The Women’s Equality party is to launch an unprecedented campaign aimed at radically changing the way the fashion industry treats body size and shape.
Coinciding with London fashion week, which will run from 16-20 September, the initiative will call for an end to unrealistically small “sample sizes” – the sizes in which designers show their new creations – and demand a minimum body mass index (BMI) for models.
Sophie Walker, the WEP leader, plans to ask the London mayor, Sadiq Khan, to withdraw funding for next year’s fashion week if the campaign’s key demands are not in place by then. She will also ask Maria Miller, chair of the Women and Equalities Commission, to hold a public hearing in which fashion designers will be asked why their clothes are based on “an unattainable level of thinness in women”, which Walker believes is contributing to a crisis in public health with an economic impact of £1.3bn a year.

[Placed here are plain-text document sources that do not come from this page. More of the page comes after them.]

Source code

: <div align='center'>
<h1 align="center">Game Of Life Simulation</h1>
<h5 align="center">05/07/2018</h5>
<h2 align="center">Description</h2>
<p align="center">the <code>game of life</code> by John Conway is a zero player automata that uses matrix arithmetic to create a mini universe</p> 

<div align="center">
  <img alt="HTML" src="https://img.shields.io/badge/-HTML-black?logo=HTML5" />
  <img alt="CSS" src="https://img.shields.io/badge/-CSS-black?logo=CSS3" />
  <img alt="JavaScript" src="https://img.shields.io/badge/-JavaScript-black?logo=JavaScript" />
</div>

The campaign calls for models whose BMI is below 18.5 to be seen by a medical professional from an accredited list, who will judge whether they are well enough to be employed by a modelling agency. Similar legislation exists in France, Spain, Italy and Israel. Campaigners are also asking that fashion designers showing at LFW commit to including at least two sample sizes in every range, one of which must be a UK size 12 or above.
Additional proposals include fashion magazines committing to at least one piece in each issue featuring plus-size models. WEP is also demanding that body image awareness become a compulsory part of personal, social and health education, with a focus on media depictions of beauty and extra training for teachers.
Those backing the campaign include Caryn Franklin, the former presenter of The Clothes Show, who is now a professor of diversity in fashion at Kingston University, plus-size model Jada Sezer and model Rosie Nixon, who has spoken out against an industry that asked her to lose an unreasonable and unhealthy amount of weight in order that she get “down to the bone”.
WEP will also launch an interactive social media campaign, #NoSizeFitsAll, based on the statistic that one in five women cut the labels out of their clothes to conceal their size. A photoshoot will feature new designers Isatu Harrison and her line, Izelia, and Katie Pope of Pope London, both of whose work will be modelled by a diverse group of women.
Walker describes the initiative as a chance to “raise awareness of the body image issues experienced by women and girls, and to have a discussion about the significant and far-reaching impact of the fashion industry’s idolisation of a unique and very small size”.